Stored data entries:

....................

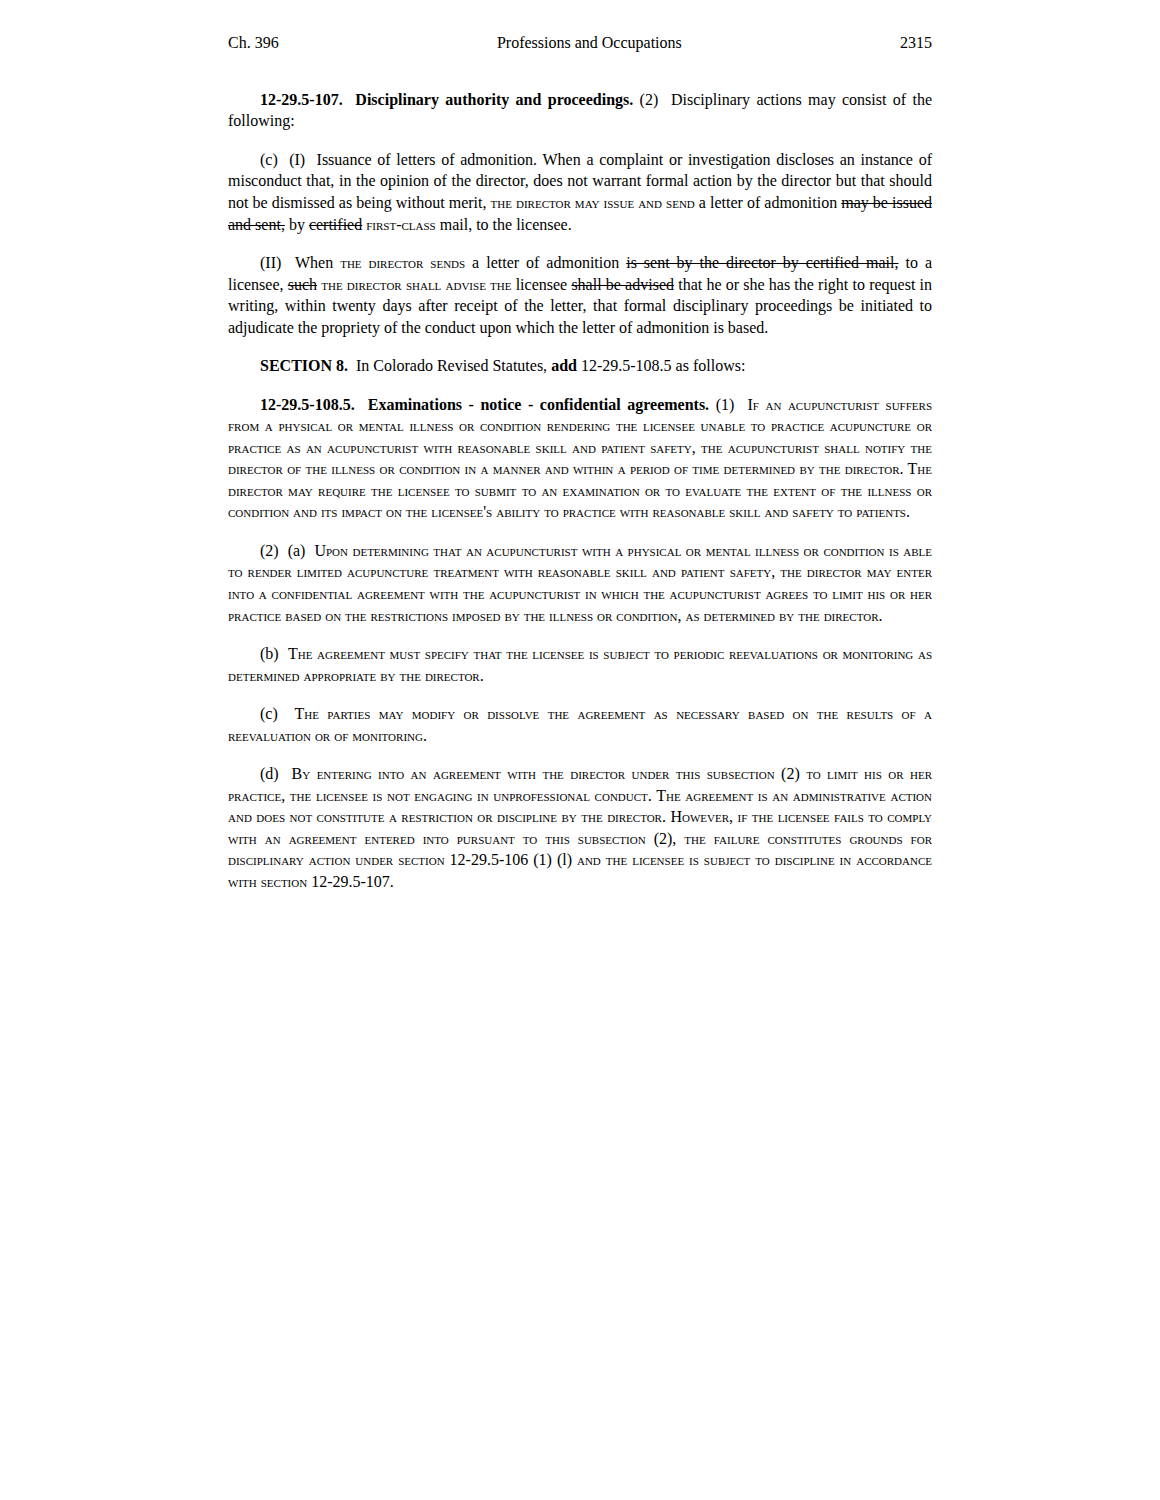Ch. 396 Professions and Occupations 2315
12-29.5-107. Disciplinary authority and proceedings. (2) Disciplinary actions may consist of the following:
(c) (I) Issuance of letters of admonition. When a complaint or investigation discloses an instance of misconduct that, in the opinion of the director, does not warrant formal action by the director but that should not be dismissed as being without merit, the director may issue and send a letter of admonition may be issued and sent, by certified first-class mail, to the licensee.
(II) When the director sends a letter of admonition is sent by the director by certified mail, to a licensee, such the director shall advise the licensee shall be advised that he or she has the right to request in writing, within twenty days after receipt of the letter, that formal disciplinary proceedings be initiated to adjudicate the propriety of the conduct upon which the letter of admonition is based.
SECTION 8. In Colorado Revised Statutes, add 12-29.5-108.5 as follows:
12-29.5-108.5. Examinations - notice - confidential agreements. (1) If an acupuncturist suffers from a physical or mental illness or condition rendering the licensee unable to practice acupuncture or practice as an acupuncturist with reasonable skill and patient safety, the acupuncturist shall notify the director of the illness or condition in a manner and within a period of time determined by the director. The director may require the licensee to submit to an examination or to evaluate the extent of the illness or condition and its impact on the licensee's ability to practice with reasonable skill and safety to patients.
(2) (a) Upon determining that an acupuncturist with a physical or mental illness or condition is able to render limited acupuncture treatment with reasonable skill and patient safety, the director may enter into a confidential agreement with the acupuncturist in which the acupuncturist agrees to limit his or her practice based on the restrictions imposed by the illness or condition, as determined by the director.
(b) The agreement must specify that the licensee is subject to periodic reevaluations or monitoring as determined appropriate by the director.
(c) The parties may modify or dissolve the agreement as necessary based on the results of a reevaluation or of monitoring.
(d) By entering into an agreement with the director under this subsection (2) to limit his or her practice, the licensee is not engaging in unprofessional conduct. The agreement is an administrative action and does not constitute a restriction or discipline by the director. However, if the licensee fails to comply with an agreement entered into pursuant to this subsection (2), the failure constitutes grounds for disciplinary action under section 12-29.5-106 (1) (l) and the licensee is subject to discipline in accordance with section 12-29.5-107.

....................

→ **EXERCISE OBJECTIVE**
Return each line of the data where the word "monitoring" appears.

→ **FINISHED TASK**
(b) The agreement must specify that the licensee is subject to periodic reevaluations or monitoring as determined appropriate by the director.
(c) The parties may modify or dissolve the agreement as necessary based on the results of a reevaluation or of monitoring.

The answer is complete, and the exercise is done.